The triplet sneers of ‘Spade Attack’, ‘Wild Child’ and the sassy ‘Nectarine Dream’ (the last of which does occasionally heft a dose of scuzzy android appeal in addictive loops) try to tantalise in their Gallic cool, but the deadpan vocals aren’t so much smooth as soporiphic, with very little to rough up the ears and catch interest, being too familiar in melody and too smooth in sound.
Some songs, however, I feel like I’ve heard before. ‘A Song To You’ just sounds like Lilly Allen through a cloud of electro and dry ice. Smoky, distant vocals and airy melody are initially sassy and tempting, but feel rather pedestrian for all the glitchy beats they tout, ditto with the almost spoken-word ‘Shanghai’, with its jilted lyrics and odd hybrid of level-up sound effects and menacing shimmer of chromatic synth bridge.
As for ‘So Fine’, it almost succeeds in creating an eerie yet sleazily unnerving portrait of eroticism in decidedly unerotic sounds, a pop song of the uncanny valley, and the vocals are at their most animated for perhaps the entire album.
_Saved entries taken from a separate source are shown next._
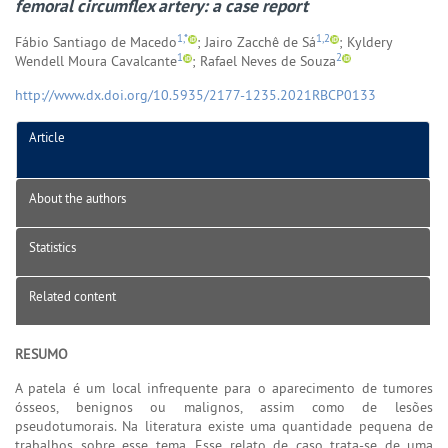
femoral circumflex artery: a case report
1,*
1,2
Fábio Santiago de Macedo
; Jairo Zacchê de Sá
; Kyldery
1
2
Wendell Moura Cavalcante
; Rafael Neves de Souza
http://www.dx.doi.org/10.5935/2177-1235.2021RBCP0133
Article
About the authors
Statistics
Related content
RESUMO
A patela é um local infrequente para o aparecimento de tumores
ósseos, benignos ou malignos, assim como de lesões
pseudotumorais. Na literatura existe uma quantidade pequena de
trabalhos sobre esse tema. Esse relato de caso trata-se de uma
But herein lies the problem: the vocals, while having an air of the vamp about them, are so laid-back and aloof that they simply sound bored of the rather clichéd lyrical subject matter, especially through a thick layer of effects that remove them from the listener. In addition to this, the melodies are perhaps too repetitive and above all, the album just feels far to “cool”. The overproduced 8-bit sounds travel from deft to zeitgeisty gimmickry in no time at all, and in many cases, feel like an excuse to appear more leftfield than the band have merit to be. Because beneath the surface, ‘Explicit Pictures’ – for all its attempted pulling of the strange card – isn’t really too far removed from at least ten other electro-rock releases this month alone.